I am yet to make it to the ancient Egyptian pyramids (dommage that the political situation has been so unstable for so long) but I still remember as a young child hearing the stories about the addition of the brand new glass pyramid structure to the age-old museum complex and how seminal that event was.  It is truly wonderful that a new, modern glass pyramid structure installed in my lifetime (in 1989 and 1993) can “live” in harmony with the grand old building complex that is only 4 years younger than the French Revolution! (The Louvre had first opened as a museum in 1793 and achieved its present horse-shoe shaped rectangular form by 1874.)

There are actually 2 pyramids: the visible one that is the glass and steel structure rising above ground, but also a second one that is the “reverse pyramid” underground, meant to reflect sunlight to the room while also linking the three major buildings, below which is a complex of new spaces for research, storage and maintenance.

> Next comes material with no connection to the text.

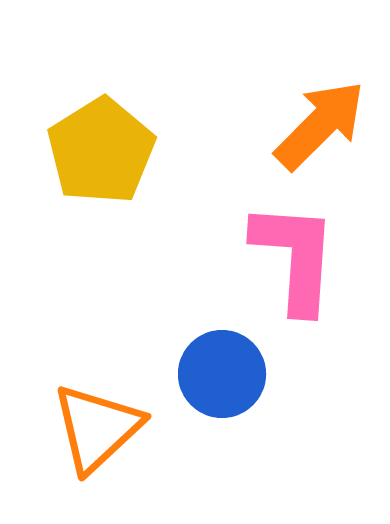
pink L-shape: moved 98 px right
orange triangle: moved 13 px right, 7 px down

What did I think of the “disappearance” as I wandered around that courtyard I have grown to love?  Did I miss something?  I kind of did: I miss that “sparkling glass heart” that injected some modern energies into that traditional, formal space and immediately made it more updated, more upbeat and more relevant for its time.  I miss that extra layer of texture in the space, the new symmetry that was the pyramid superimposed onto the old symmetry of the quadrangle.  As the architect, the Chinese-American I M Pei, himself said, the glass and steel structure “signif[ied] a break with the architectural traditions of the past … it is a work of our time“.

Is le pyramide still there?”, Parisians asked.  Just as they asked, 25 years ago when le pyramide itself was added, “is le Louvre still there?”.  Now that someone had made it “disappear”, it is kind of funny to remember that, at the time, the original installation of the “gigantic gadget” itself had inspired much fear, objection and questioning.

More than 25 years later, the pyramid is much adored and has almost become a symbol of Paris.  Perhaps the New York Times had been prescient in comparing the remodeled Louvre when it opened to the Tour Eiffel: writing that it is “exquisitely detailed, light and nearly transparent … [Y]et it is also a monument intended to take its place in the city’s grandly scaled urban fabric, a structure that, for all its overt modernism, has a strictly geometric formal quality that ties it to the Parisian cityscape“.  Further:

Like the engineer Eiffel, Mr Pei has played on the French love of both technology and monumentality, and he has created a structure that neatly marries the two.  The pyramid is, first and foremost, an exquisite object, less a real building than an elegant abstraction, floating in the Louvre courtyard amid a set of new reflecting pools and foundations.  By day it is crisp; at night it emits a soft glow … [It] has a delicacy that makes it feel more like some kind of magical machine”.

There is a very Parisian spirit behind the disappearance of this “magical machine” too: as the artist said, it was meant as a dedication for the work of Pei as well as to honour those who “have the will and the courage to change the world”.

In an age where technologies are enabling “augmented” realities, I learned the art of subtraction right here in Paris, in front of the Louvre.  The subtraction of the “magical machine” reminds me of the magic it is.  Fittingly, the eye-trick technique involved in the “disappearance” follows a long tradition that can be traced at least to the Renaissance when a few well-known artists and architects crafted works that became the technique called trompe d’oeil.  Perhaps as a modern take on that tradition, a “virtual reality” was created right there, physically, in front of our eyes without the need for anyone to put on an Oculus headset or to flash a smart phone.  A timely comment indeed.